The code should be extended to cover the additional forms. It may be useful to make the presentation of the IPv4 address in dotted form optional given the advice of RFC 5952 which covers the representation of IPv6 addresses as text.

Addresses such as IPv4-Mapped IPv6 addresses, ISATAP [RFC5214], and IPv4-translatable addresses [ADDR-FORMAT] have IPv4 addresses embedded in the low-order 32 bits of the address. These addresses have a special representation that may mix hexadecimal and dot decimal notations. The decimal notation may be used only for the last 32 bits of the address. For these addresses, mixed notation is RECOMMENDED if the following condition is met: the address can be distinguished as having IPv4 addresses embedded in the lower 32 bits solely from the address field through the use of a well-known prefix. Such prefixes are defined in [RFC4291] and [RFC2765] at the time of this writing. If it is known by some external method that a given prefix is used to embed IPv4, it MAY be represented as mixed notation. Tools that provide options to specify prefixes that are (or are not) to be represented as mixed notation may be useful.
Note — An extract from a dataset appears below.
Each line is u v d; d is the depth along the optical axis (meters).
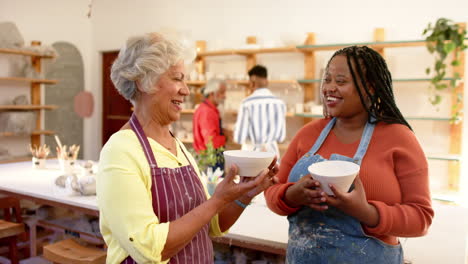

There is a trade-off here where a recommendation to achieve an exact match in a search (no dot decimals whatsoever) and a recommendation to help the readability of an address (dot decimal whenever possible) does not result in the same solution. The above recommendation is aimed at fixing the representation as much as possible while leaving the opportunity for future well-known prefixes to be represented in a human-friendly manner as tools adjust to newly assigned prefixes.

JohnMcHugh commented 10 years ago

I have found a few dark corners of the IP address space where the cork rendering of IPv6 addresses containing IPv4 addresses is wrong and two where the result is dubious.

First the dubious cases.

  1. 0:0:0:0:0:0:0:0 is a special IPv6 address, but is is also an IPv4 compatible IPv6 address under rfc 1993 Libcork renders it as ::, but successfully parses ::0.0.0.0 and it might be possible to render :: this way, as well.
  2. The same applies to 0:0:0:0:0:0:0:1 which is also special and is rendered as ::1 but could be rendered as ::0.0.0.1

There is a class of cases where libcork renders IPv6 addresses conforming to rfc 1993 incorrectly.

  1. Addresses with the prefix ::/96 are IPv4 compatible under rfc 1993 and should be rendered as ::W.X.Y.Z, however, if the W and X octets are zero, the first hextet of the IPv4 address is subsumed into the :: i.e. ::0.0.1.0 renders as ::100.

This can probably be fixed by adding an additional branch for a best.len of 7 along with the existing tests for a best.len of 6 and 5 with the ffff 6th hextet. If the dubious case of ::1 is to be resolved as a non IPv4, this will also require special handling.

As noted in the issue, the code does not handle the IPv4 translated form of RFC 2765 ::ffff:0/96, the IPv4 embedded form of RFC 6052 64:ff9b::/96, or the tunneling forms of RFC 5214.